#### Document excerpt
From all this it is evident, my brethren, that it
is not merely by little scraps of truth, brought out whenever some impulse to
that end visits us, that the church is to be edified.* No; they by whom the
Holy Ghost acts to feed and nourish and guide the saints of God, are they whose
souls are exercised habitually in the word of God; they "who by reason of
use have their senses exercised to discern both good and evil." (Heb. 5:
14.) As has been said, the least that can be expected of those who minister in
the church is such acquaintance with the word of God as this.


*God forbid that any should be discouraged from
ministering the least word tending to real edification. But such as are used of
the Lord thus would be the very last to suppose that theirs was the only
ministry, or that by which the need of saints is principally supplied of God.


Knowledge of God's word, however, is not
sufficient. There must be its present application to the consciences of the
saints, so as to meet their present need. For this, as some one has in
substance observed, there must be either acquaintance by , etc.,
with their state (and this could never be very perfect or accurate), or else
direct guidance from God. This is true of those who are in the fullest sense,
and most manifestly, the gifts of Christ to His church, as evangelists, pastors
or teachers. It is God only who can guide them to those portions of truth which
will reach the conscience and meet the need of souls. It is He only who can
enable them to present the truth in such a way as to secure these ends. God the
Holy Ghost knows the need of each and all in the assembly; and He can guide
those who speak to speak the suited, needed truth, whether they have the
knowledge of the state of those addressed or not. How important, then, implicit
and unfeigned subjection to Him.
########
#### Source material
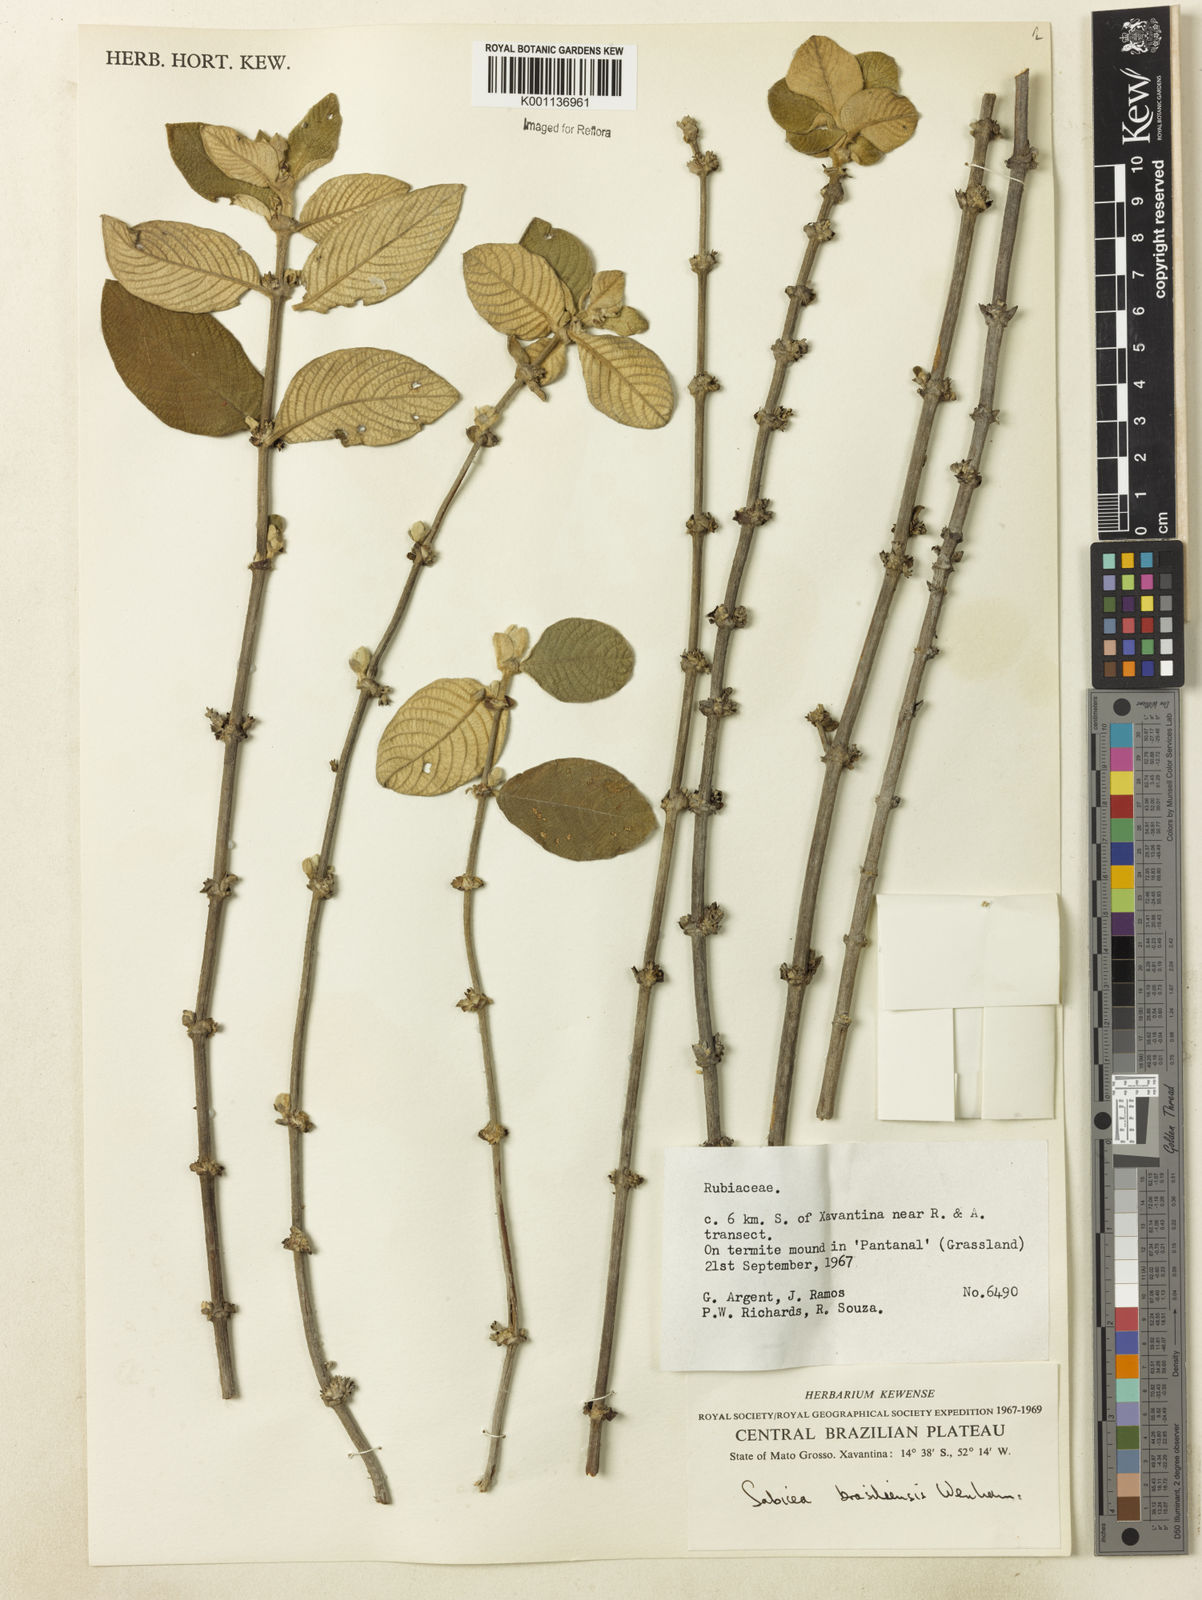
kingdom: Plantae
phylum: Tracheophyta
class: Magnoliopsida
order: Gentianales
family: Rubiaceae
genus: Sabicea
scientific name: Sabicea brasiliensis
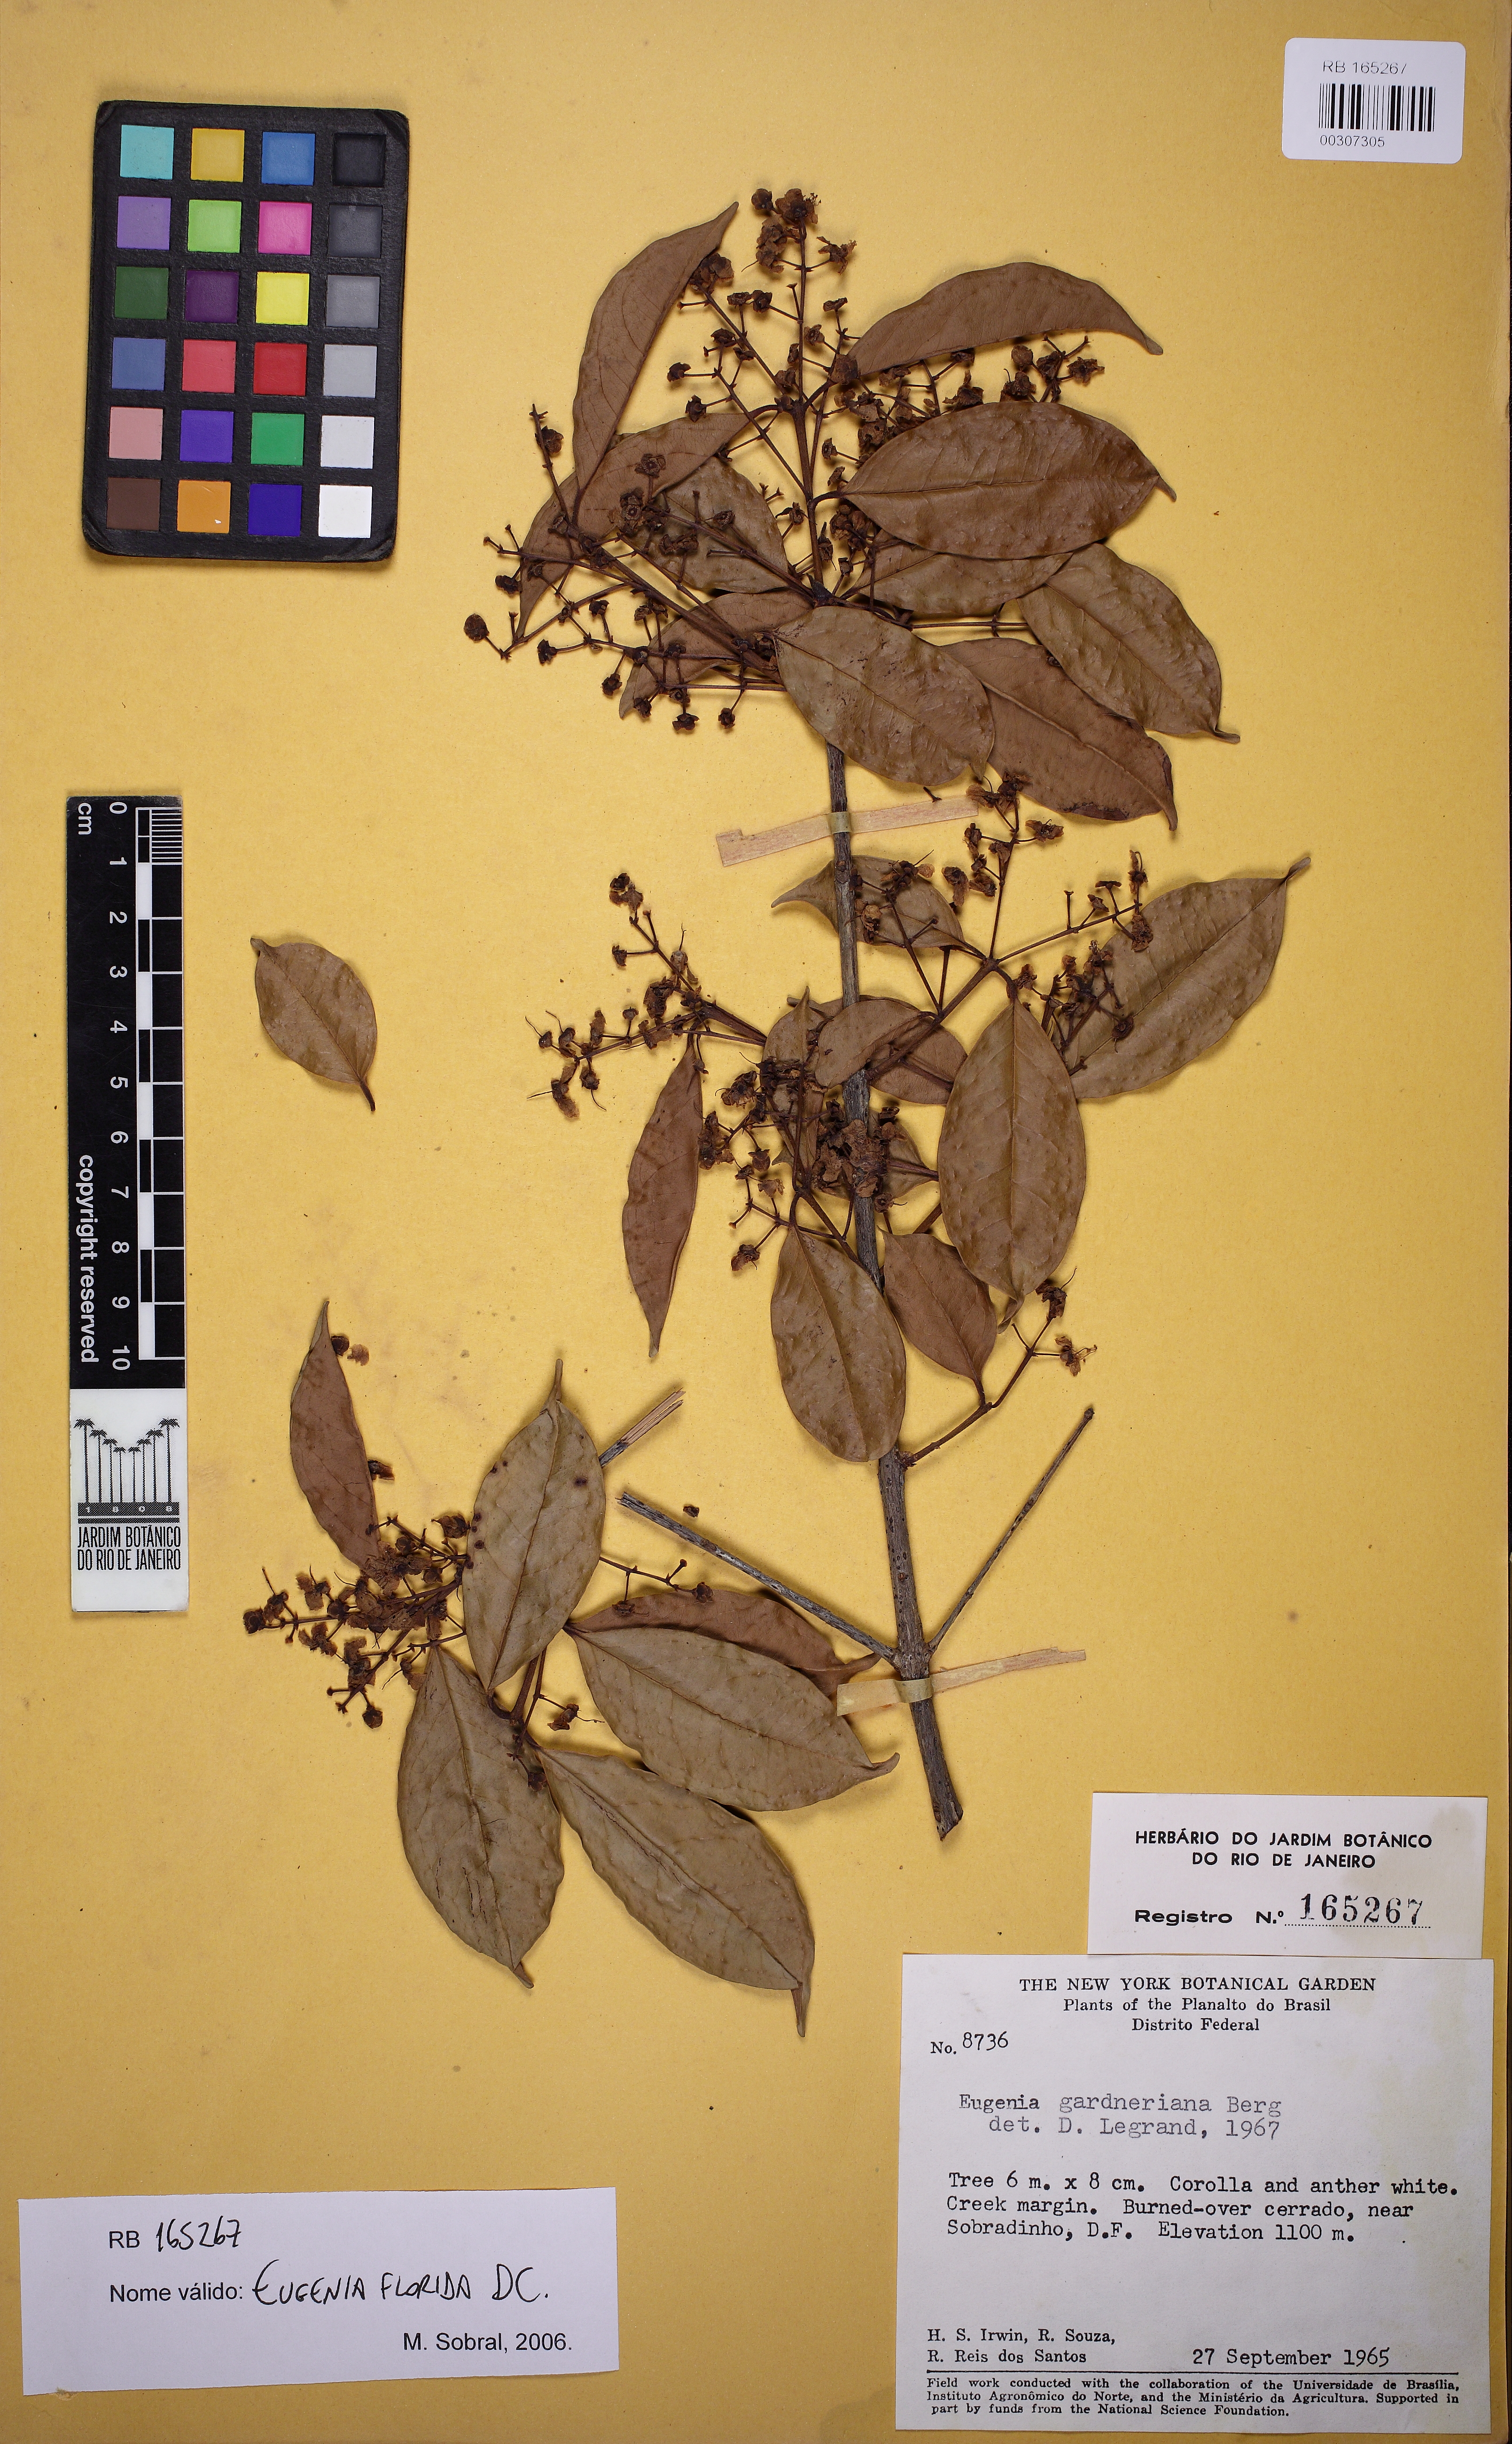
########
Your tasks:
(a) Answer these questions about the passage on ministry in the church:
(i) Which Bible verse does the passage cite?
(ii) Which gifts of Christ to His church does the passage name?
(iii) What does the passage say God the Holy Ghost knows?
(b) Please rewrite the taxonomic rows, changing "scientific name" to "binomial name" and keeping everything else the same. Leave the pictures out of your answer.

Final results:
(a)
(i) Heb. 5:14
(ii) Evangelists, pastors or teachers
(iii) The need of each and all in the assembly

(b)
kingdom: Plantae
phylum: Tracheophyta
class: Magnoliopsida
order: Gentianales
family: Rubiaceae
genus: Sabicea
binomial name: Sabicea brasiliensis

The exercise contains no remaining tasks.